## Problem details
Could you print the lines below exactly, from the one holding "Démarches en ligne" through the last line, with no other output?

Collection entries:
- - - -
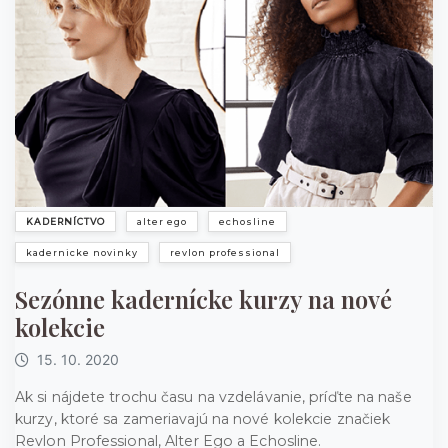
KADERNÍCTVO
alter ego
echosline
kadernicke novinky
revlon professional
Sezónne kadernícke kurzy na nové
kolekcie
15. 10. 2020
Ak si nájdete trochu času na vzdelávanie, príďte na naše
kurzy, ktoré sa zameriavajú na nové kolekcie značiek
Revlon Professional, Alter Ego a Echosline.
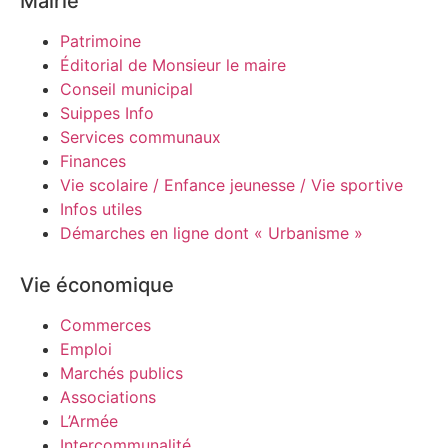
Mairie
Patrimoine
Éditorial de Monsieur le maire
Conseil municipal
Suippes Info
Services communaux
Finances
Vie scolaire / Enfance jeunesse / Vie sportive
Infos utiles
Démarches en ligne dont « Urbanisme »
Vie économique
Commerces
Emploi
Marchés publics
Associations
L’Armée
Intercommunalité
- - - -
## Written response
Démarches en ligne dont « Urbanisme »
Vie économique
Commerces
Emploi
Marchés publics
Associations
L’Armée
Intercommunalité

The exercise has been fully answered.